**WHAT TO DO**
Return only that part of the material below which starts with the line containing "wrist: (237, 158)" and goes on through the line containing "thumb tip: (283, 54)", restated exactly.
Start of RECORDED DATA
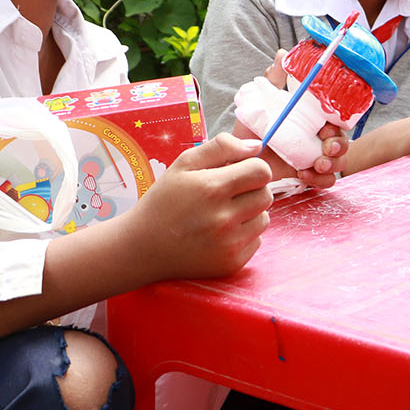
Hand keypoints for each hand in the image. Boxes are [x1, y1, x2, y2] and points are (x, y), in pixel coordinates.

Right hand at [124, 132, 272, 281]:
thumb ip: (221, 147)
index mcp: (212, 188)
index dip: (252, 168)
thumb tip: (256, 146)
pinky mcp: (232, 263)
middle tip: (228, 194)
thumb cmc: (165, 200)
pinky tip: (220, 234)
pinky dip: (244, 235)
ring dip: (250, 213)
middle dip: (252, 190)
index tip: (238, 172)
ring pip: (265, 219)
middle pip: (266, 195)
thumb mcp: (183, 164)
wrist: (143, 247)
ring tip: (221, 214)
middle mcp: (223, 218)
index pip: (262, 171)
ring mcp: (229, 244)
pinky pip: (257, 240)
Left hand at [233, 50, 348, 186]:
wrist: (237, 158)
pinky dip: (321, 180)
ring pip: (339, 161)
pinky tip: (304, 175)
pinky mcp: (308, 176)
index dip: (337, 124)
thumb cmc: (251, 129)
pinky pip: (327, 180)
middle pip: (342, 141)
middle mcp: (316, 139)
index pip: (335, 120)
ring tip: (317, 165)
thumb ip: (275, 80)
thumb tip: (283, 54)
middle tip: (325, 149)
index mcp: (311, 120)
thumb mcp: (261, 102)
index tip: (327, 128)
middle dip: (339, 145)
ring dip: (333, 163)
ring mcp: (314, 158)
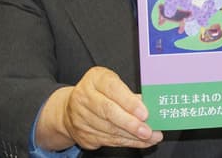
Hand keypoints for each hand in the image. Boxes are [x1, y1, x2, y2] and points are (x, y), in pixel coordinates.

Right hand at [36, 66, 162, 150]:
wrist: (71, 108)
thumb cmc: (99, 93)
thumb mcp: (113, 85)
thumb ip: (129, 94)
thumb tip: (150, 106)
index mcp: (95, 79)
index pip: (113, 89)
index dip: (129, 102)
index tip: (144, 113)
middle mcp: (84, 96)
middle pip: (109, 111)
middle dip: (131, 123)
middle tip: (149, 130)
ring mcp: (81, 116)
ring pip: (110, 129)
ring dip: (133, 136)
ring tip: (150, 137)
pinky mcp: (83, 133)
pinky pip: (108, 140)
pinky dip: (127, 142)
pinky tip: (140, 142)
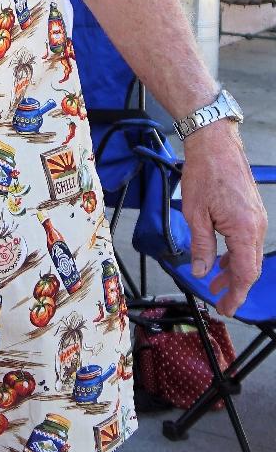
End of RECORDED DATA
**RESULT FOR THIS EXERCISE**
wrist: (237, 158)
pinky dip: (321, 180)
ring pip: (339, 161)
pinky tip: (304, 175)
pinky mcp: (308, 176)
index dip: (337, 124)
thumb cmc: (251, 129)
pinky pip: (327, 180)
middle pip: (342, 141)
middle mcp: (316, 139)
index pip: (335, 120)
ring tip: (317, 165)
thumb ip: (275, 80)
thumb tip: (283, 54)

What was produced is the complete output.